A new study has shown that the majority of β-adrenoceptor antagonists (beta-blockers) currently in clinical use for hypertension, heart disease and, more recently, heart failure have poor selectivity between adrenoceptor subtypes β1 and β2 in whole-cell assays. The report by Jillian Baker in the British Journal of Pharmacology suggests that the development of existing, more selective, β-adrenoceptor antagonists as beta-blocker drugs should be considered as an alternative to those already in clinical use.

The clinical rationale for using beta-blockers to treat most cardiovascular disorders is to antagonize β1-adrenoceptor signalling to reduce the rate and force of cardiac muscle contraction. However, the beneficial mode of action in heart failure is still not understood. Although highly selective β1-antagonists do exist, most of the beta-blockers available for clinical use also antagonize β2-adrenoceptors, which are expressed at high levels in the airways, causing bronchospasm, a major side-effect of this therapeutic class.
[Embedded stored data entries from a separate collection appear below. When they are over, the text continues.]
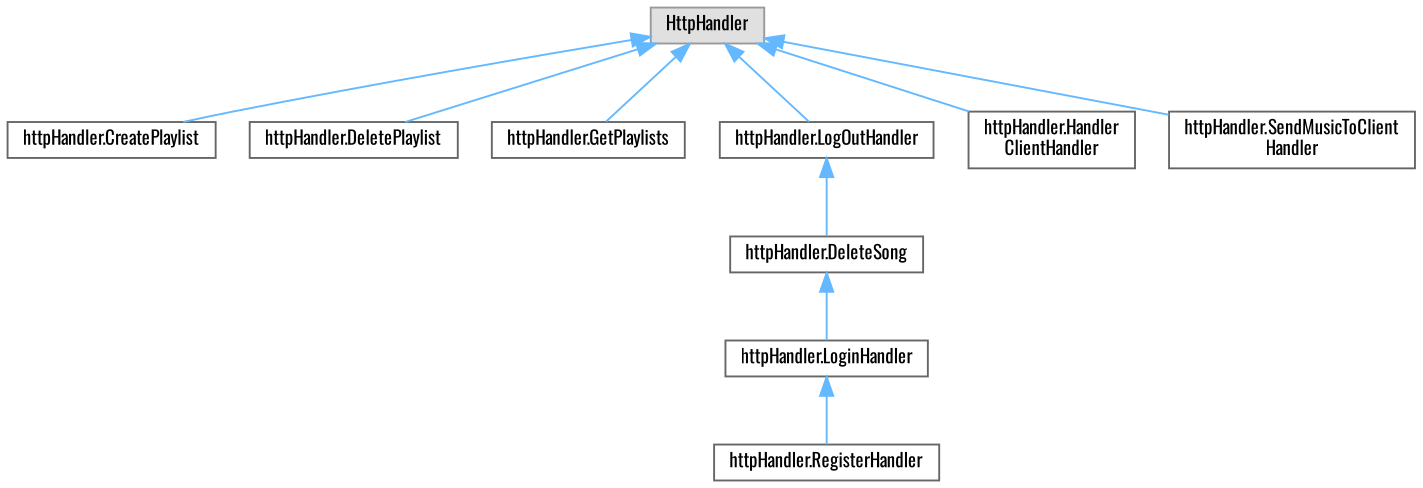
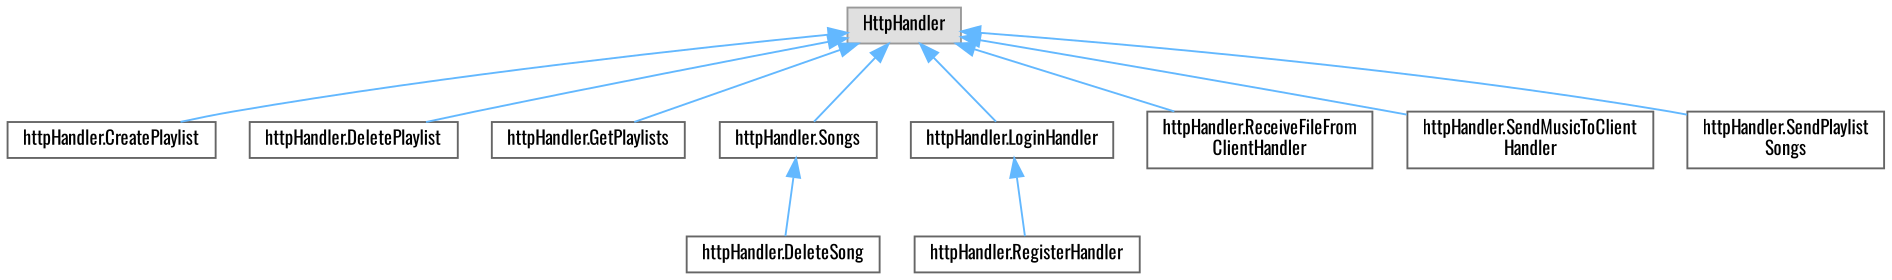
  digraph {
    fontname=Oswald
    rankdir=TB
    node [color=grey40 fillcolor=white fontname=Oswald fontsize=10 shape=box style=filled]
    edge [color=steelblue1 dir=back fontname=Oswald fontsize=10 labelfontname=Helvetica labelfontsize=10 style=solid]
    n1 [color=grey60 fillcolor="#E0E0E0" height=0.2 label=HttpHandler width=0.4]
    n2 [height=0.2 label="httpHandler.CreatePlaylist" width=0.4]
    n3 [height=0.2 label="httpHandler.DeletePlaylist" width=0.4]
    n4 [height=0.2 label="httpHandler.GetPlaylists" width=0.4]
-   n5 [height=0.2 label="httpHandler.LogOutHandler" width=0.4]
+   n5 [height=0.2 label="httpHandler.Songs" width=0.4]
    n6 [height=0.2 label="httpHandler.LoginHandler" width=0.4]
-   n7 [height=0.2 label="httpHandler.Handler\lClientHandler" width=0.4]
+   n7 [height=0.2 label="httpHandler.ReceiveFileFrom\lClientHandler" width=0.4]
    n8 [height=0.2 label="httpHandler.SendMusicToClient\lHandler" width=0.4]
+   n9 [height=0.2 label="httpHandler.SendPlaylist\lSongs" width=0.4]
    n10 [height=0.2 label="httpHandler.DeleteSong" width=0.4]
    n11 [height=0.2 label="httpHandler.RegisterHandler" width=0.4]
    n1 -> n2
    n1 -> n3
    n1 -> n4
    n1 -> n5
-   n10 -> n6
+   n1 -> n6
    n1 -> n7
    n1 -> n8
+   n1 -> n9
    n5 -> n10
    n6 -> n11
  }
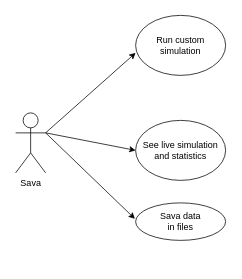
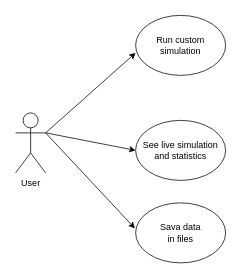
  <mxCell id="0" />
  <mxCell id="1" parent="0" />
- <mxCell id="2" value="&lt;div&gt;Sava&lt;/div&gt;" style="shape=umlActor;verticalLabelPosition=bottom;verticalAlign=top;html=1;outlineConnect=0;" parent="1" vertex="1"><mxGeometry x="20" y="150" width="40" height="80" as="geometry" /></mxCell>
+ <mxCell id="2" value="&lt;div&gt;User&lt;/div&gt;" style="shape=umlActor;verticalLabelPosition=bottom;verticalAlign=top;html=1;outlineConnect=0;" parent="1" vertex="1"><mxGeometry x="20" y="150" width="40" height="80" as="geometry" /></mxCell>
  <mxCell id="3" value="" style="endArrow=classic;html=1;rounded=0;exitX=1;exitY=0.333;exitDx=0;exitDy=0;exitPerimeter=0;entryX=0;entryY=0.625;entryDx=0;entryDy=0;entryPerimeter=0;" parent="1" source="2" target="4" edge="1"><mxGeometry width="50" height="50" relative="1" as="geometry"><mxPoint x="60" y="180" as="sourcePoint" /><mxPoint x="230" y="60" as="targetPoint" /></mxGeometry></mxCell>
  <mxCell id="4" value="Run custom&lt;br&gt;&lt;div&gt;simulation&lt;/div&gt;" style="ellipse;whiteSpace=wrap;html=1;" parent="1" vertex="1"><mxGeometry x="180" y="20" width="120" height="80" as="geometry" /></mxCell>
  <mxCell id="5" value="" style="endArrow=classic;html=1;rounded=0;exitX=1;exitY=0.333;exitDx=0;exitDy=0;exitPerimeter=0;entryX=0;entryY=0.5;entryDx=0;entryDy=0;" parent="1" source="2" target="6" edge="1"><mxGeometry width="50" height="50" relative="1" as="geometry"><mxPoint x="270" y="290" as="sourcePoint" /><mxPoint x="200" y="177" as="targetPoint" /></mxGeometry></mxCell>
  <mxCell id="6" value="&lt;div&gt;See live simulation&lt;/div&gt;&lt;div&gt;and statistics&lt;/div&gt;" style="ellipse;whiteSpace=wrap;html=1;" parent="1" vertex="1"><mxGeometry x="180" y="160" width="120" height="80" as="geometry" /></mxCell>
  <mxCell id="7" value="" style="endArrow=classic;html=1;rounded=0;exitX=1;exitY=0.333;exitDx=0;exitDy=0;exitPerimeter=0;entryX=-0.008;entryY=0.425;entryDx=0;entryDy=0;entryPerimeter=0;" parent="1" source="2" target="8" edge="1"><mxGeometry width="50" height="50" relative="1" as="geometry"><mxPoint x="270" y="290" as="sourcePoint" /><mxPoint x="180" y="260" as="targetPoint" /></mxGeometry></mxCell>
- <mxCell id="8" value="&lt;div&gt;Sava data&lt;/div&gt;&lt;div&gt;in files&lt;/div&gt;" style="ellipse;whiteSpace=wrap;html=1;" parent="1" vertex="1"><mxGeometry x="180" y="270" width="120" height="50" as="geometry" /></mxCell>
+ <mxCell id="8" value="&lt;div&gt;Sava data&lt;/div&gt;&lt;div&gt;in files&lt;/div&gt;" style="ellipse;whiteSpace=wrap;html=1;" parent="1" vertex="1"><mxGeometry x="180" y="270" width="120" height="80" as="geometry" /></mxCell>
One of the challenges when comparing the subtype-specificity of different β-adrenoceptor antagonists is the method by which the selectivity was originally determined. Initially, drugs were screened for selectivity by observing changes in heart rate or contraction of cardiac muscle (β1-selective) or bronchial smooth muscle (β2-selective) using animal or human tissue. However, these measurements are subject to great variation caused by differences in cellular context and between individuals and species, as well as the effects of underlying disease or of previous medication, such as exposure to β-adrenoceptor drugs. Results obtained by this method therefore more accurately reflect tissue-binding specificity, rather than the receptor-binding specificity of the drug.
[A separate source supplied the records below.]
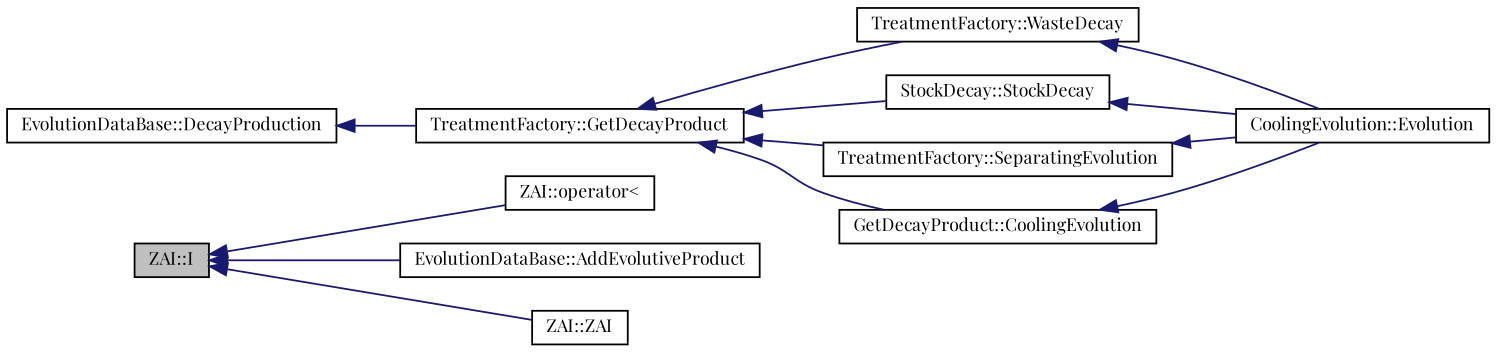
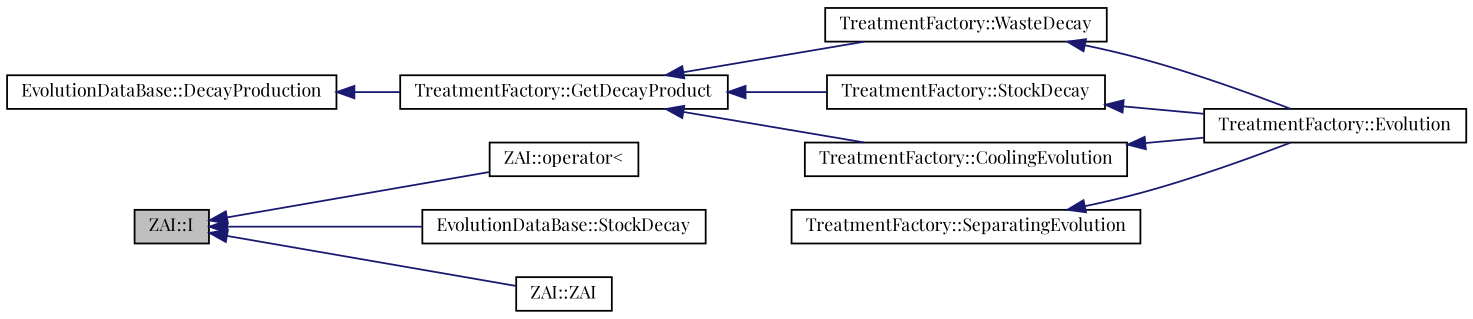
  digraph {
    fontname="Playfair Display"
    rankdir=LR
    node [color=black fillcolor=white fontname="Playfair Display" fontsize=10 shape=record style=filled]
    edge [color=midnightblue dir=back fontname="Playfair Display" fontsize=10 labelfontname=Helvetica labelfontsize=10 style=solid]
    n1 [fillcolor=grey75 fontcolor=black height=0.2 label="ZAI::I" width=0.4]
    n2 [height=0.2 label="ZAI::operator\<" width=0.4]
-   n3 [height=0.2 label="EvolutionDataBase::AddEvolutiveProduct" width=0.4]
+   n3 [height=0.2 label="EvolutionDataBase::StockDecay" width=0.4]
    n4 [height=0.2 label="ZAI::ZAI" width=0.4]
    n5 [height=0.2 label="EvolutionDataBase::DecayProduction" width=0.4]
    n6 [height=0.2 label="TreatmentFactory::GetDecayProduct" width=0.4]
    n7 [height=0.2 label="TreatmentFactory::WasteDecay" width=0.4]
-   n8 [height=0.2 label="StockDecay::StockDecay" width=0.4]
+   n8 [height=0.2 label="TreatmentFactory::StockDecay" width=0.4]
    n9 [height=0.2 label="TreatmentFactory::SeparatingEvolution" width=0.4]
-   n10 [height=0.2 label="GetDecayProduct::CoolingEvolution" width=0.4]
-   n11 [height=0.2 label="CoolingEvolution::Evolution" width=0.4]
+   n10 [height=0.2 label="TreatmentFactory::CoolingEvolution" width=0.4]
+   n11 [height=0.2 label="TreatmentFactory::Evolution" width=0.4]
    n1 -> n2
    n1 -> n3
    n1 -> n4
    n5 -> n6
    n6 -> n7
    n6 -> n8
-   n6 -> n9
    n6 -> n10
    n7 -> n11
    n8 -> n11
    n9 -> n11
    n10 -> n11
  }
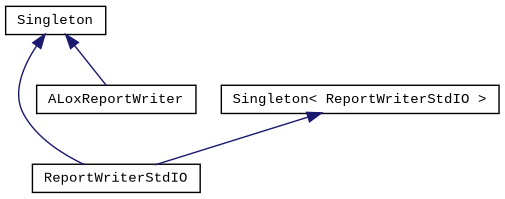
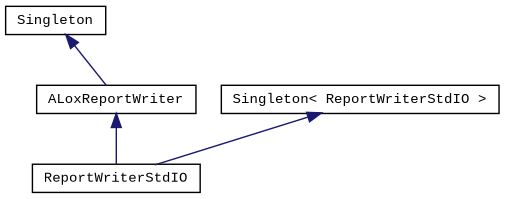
  digraph {
    fontname="Liberation Mono"
    rankdir=TB
    node [color=black fillcolor=white fontname="Liberation Mono" fontsize=10 shape=record style=filled]
    edge [color=midnightblue dir=back fontname="Liberation Mono" fontsize=10 labelfontname=Helvetica labelfontsize=10 style=solid]
    n1 [height=0.2 label=Singleton width=0.4]
    n2 [height=0.2 label=ReportWriterStdIO width=0.4]
    n3 [height=0.2 label=ALoxReportWriter width=0.4]
    n4 [height=0.2 label="Singleton\< ReportWriterStdIO \>" width=0.4]
-   n1 -> n2
+   n3 -> n2
    n1 -> n3
    n4 -> n2
  }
The study by Baker measured the binding of a wide range of β-adrenoceptor antagonists to stably expressed β1-, β2- and β3-adrenoceptors in an identical mammalian cell culture environment. Using a competitive binding assay, KD values (the concentration at which half the receptors are bound by the competing ligand) were determined for each drug. The values showed that although there is great variation in the potency of clinically used beta-blockers for all receptor subtypes (from nanomolar to micromolar affinity), they showed little selectivity between β1 and β2 subtypes, and only one drug was found to be selective for the β3-adrenoceptor. Some drugs (for example, metoprolol, bisoprolol and atenolol) thought to be β1-adrenoceptor-selective and currently used to treat cardiovascular disorders are poorly β1-selective, whereas others (for example. carvedilol, sotalol and timolol) actually have higher affinities for the β2-adrenoceptor subtype.

It is becoming clear that the clinical benefit of beta-blockers in heart failure cannot be attributed to receptor affinity alone, and other factors, such as longevity of action at the receptors, must also play a part. Indeed, this study comes at a controversial time for beta-blockers — the paradoxical hypothesis that beta-blockers might actually be beneficial in asthma is now being tested in clinical trials after it was shown that long-term exposure can reduce lung sensitivity in a mouse model of asthma. As more is learnt about the complex pharmacology of adrenoceptors, there is clearly great potential for the development of drugs with greater selectivity and less side-effects for a range of indications.